CORNWALL – One of the owners of The Care Centre is facing a mischief charge in relation to the alleged handling of a situation involving a tenant who tested positive for COVID-19.
Dan Orr, 46, was arrested Tuesday, Feb. 2 and charged with mischief. He’s accused of interfering “with someone’s lawful enjoyment of their property.”
Paralegal John Robinson, who has represented the accused on other issues with The Care Centre, tells Cornwall Newswatch, Orr was afraid for the safety of people in the congregate living building after one of the tenant’s was admitted to hospital with COVID-19.
Robinson is familiar with the situation but is not representing Orr in the criminal proceeding.
The woman was released from the Cornwall Community Hospital but Orr wanted proof of a negative test before allowing her to return in the congregate style building on Second Street East, according to emails supplied by Robinson.
Six days before the charge was laid (Wednesday, Jan. 27), Orr had emailed Police Chief Danny Aikman and the Eastern Ontario Health Unit Executive Assistant Nicole Desautels for Medical Officer of Health Dr. Paul Roumeliotis expressing concern about the health and safety of residents.
“Can you please ask your officers not to force someone who is testing positive into a congregate style of living,” Orr wrote the police chief, noting that they would “gladly welcome her” with proof of a negative test. He also asked the EOHU to contact him saying he was “very afraid for the health and safety” of residents. It’s not known whether the EOHU contacted The Care Centre or Orr.

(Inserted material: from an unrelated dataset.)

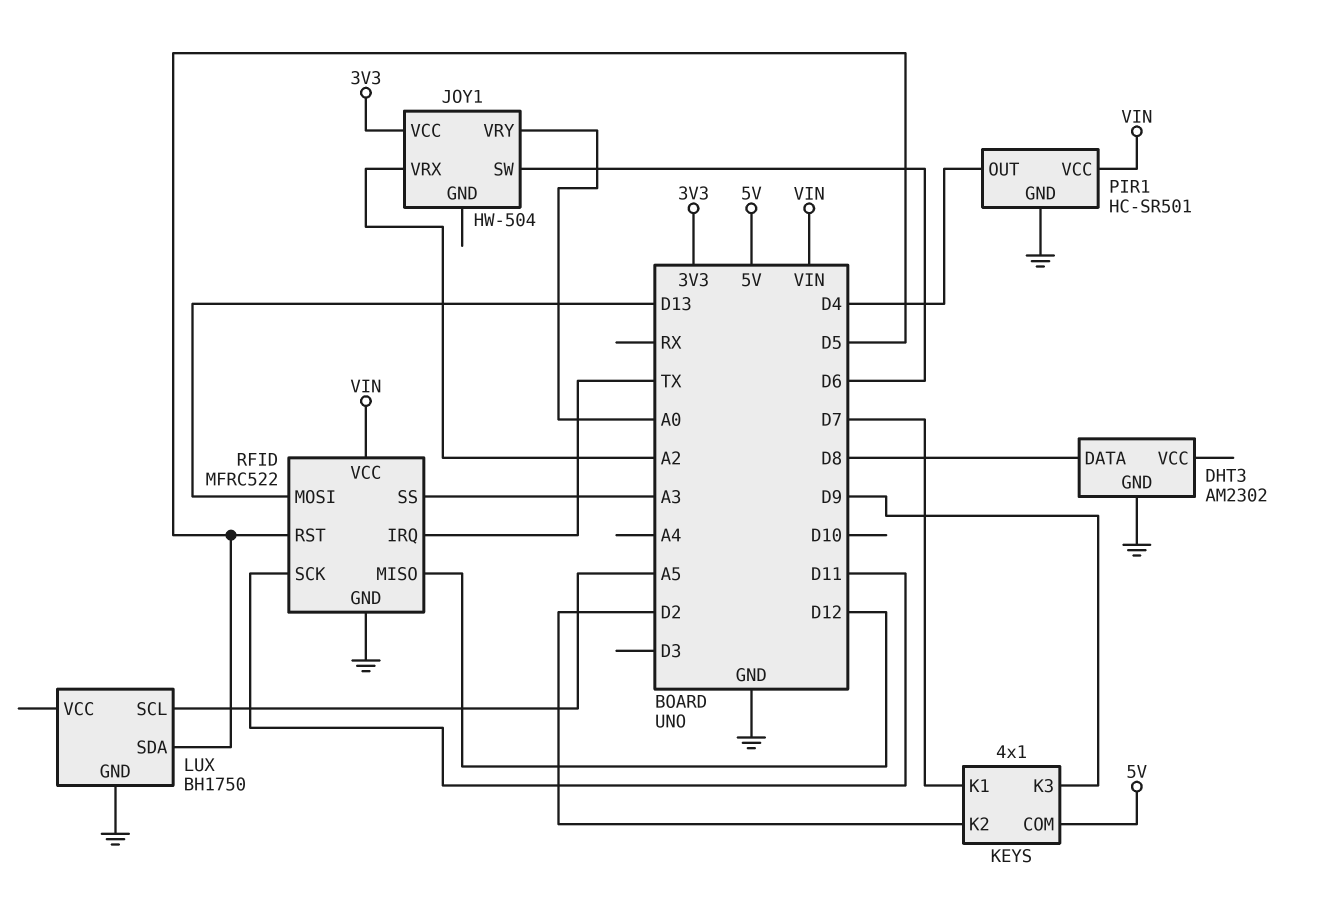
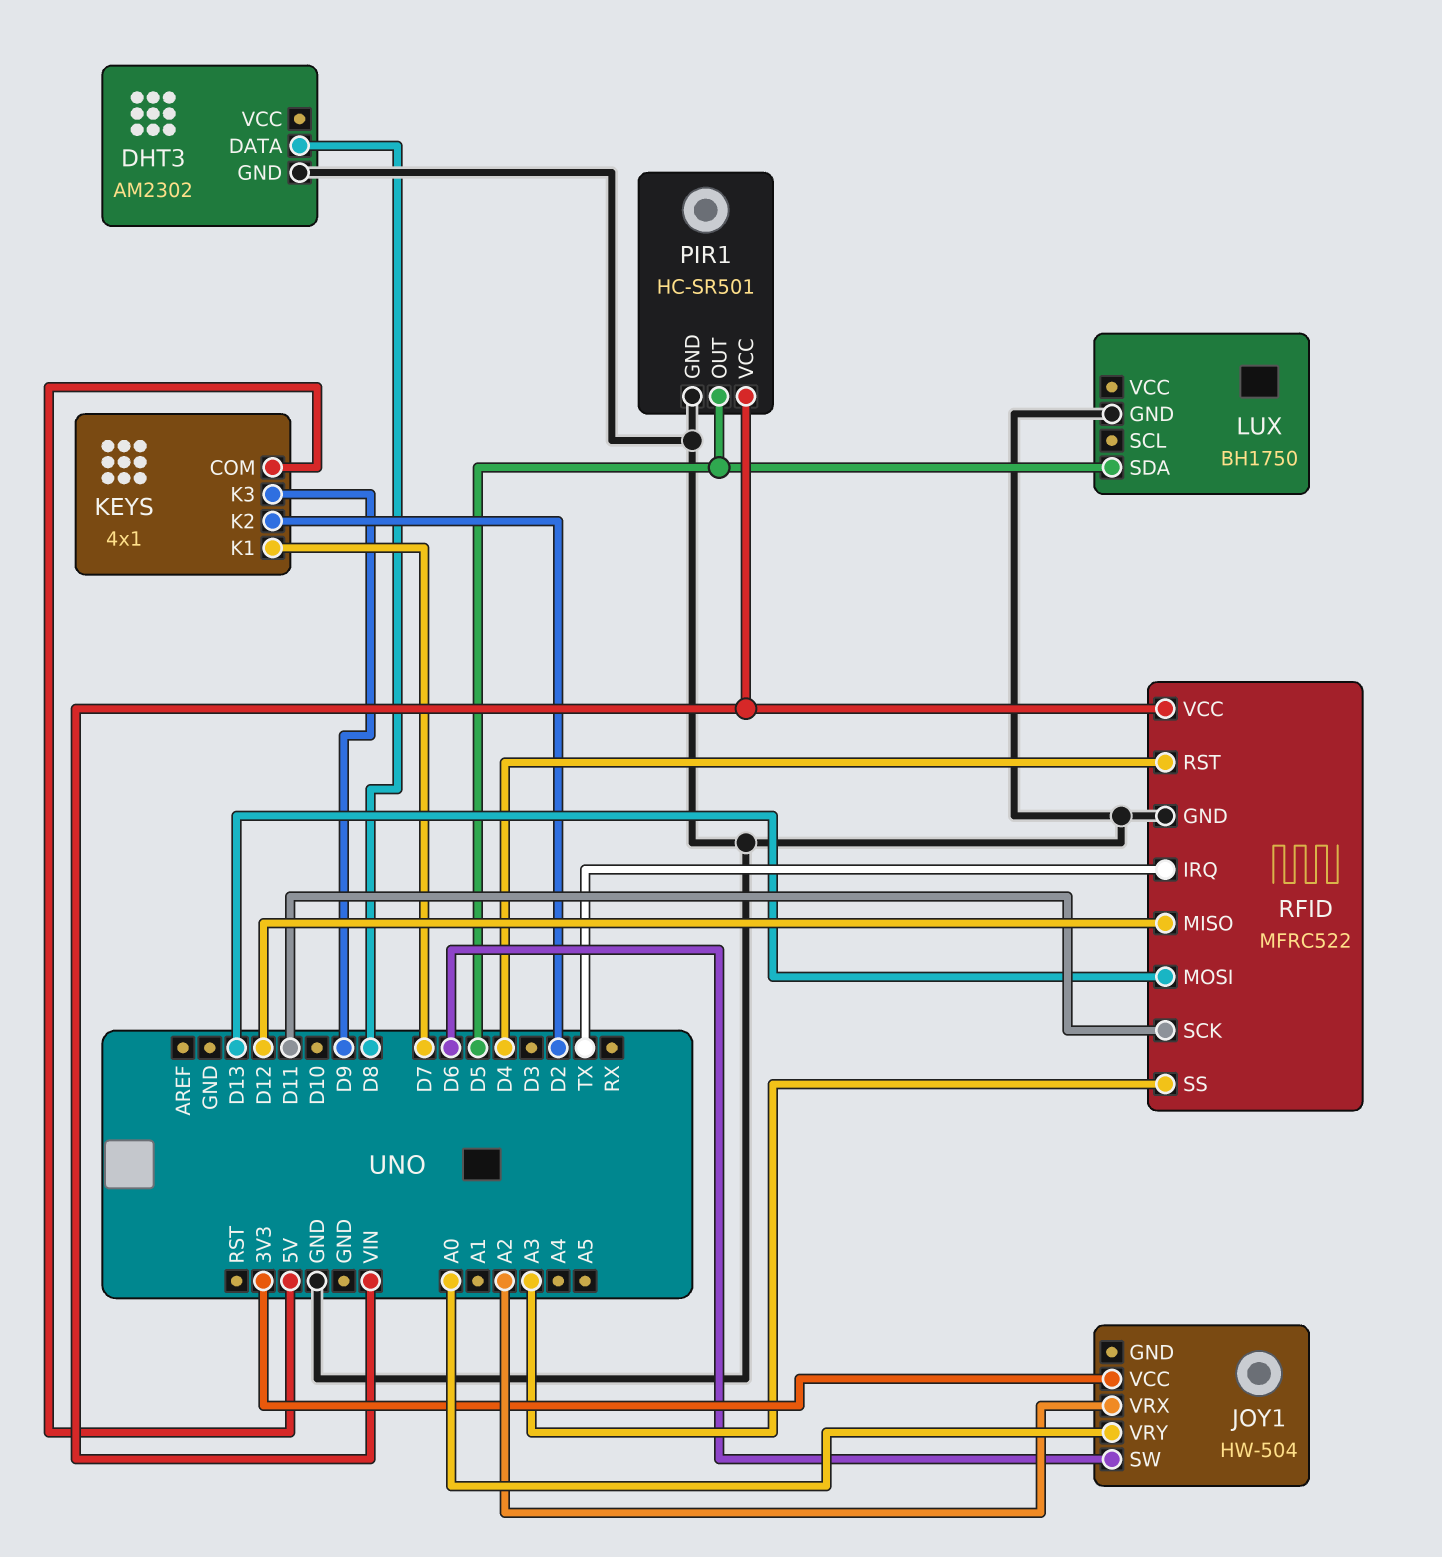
LUX pin SCL: A5 -> none
PIR1 pin OUT: D4 -> D5
RFID pin RST: D5 -> D4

“Here’s a guy trying to protect the rights of everyone who’s living in a vulnerable setting from potential reinfection,” Robinson tells Cornwall Newswatch. “He wants confirmation that it’s safe for her to return, not just some cops who don’t know anything.”
CCH: Patient can test positive days after leaving hospital but not a threat
Cornwall Community Hospital CEO Jeanette Despatie tells Cornwall Newswatch a patient that is hospitalized with COVID-19 can’t return to a long-term care home, retirement home or congregate living situation until the hospital gets authorization from the health unit.
“They make that determination on whether these people can return to a safe environment. But a negative test is not one of the criteria and the reason is…most people will continue to test positive for some time but they are not shedding the virus, they’re not contagious,” Despatie explained.
“It might well be that you continue to test positive but you’re of no risk to others. That’s one of the reasons we wouldn’t have people wait for a negative test to be able to be discharged.”
Despatie adds the health unit works to ensure the safety of the congregate living facility.
Orr will make his first court appearance April 13.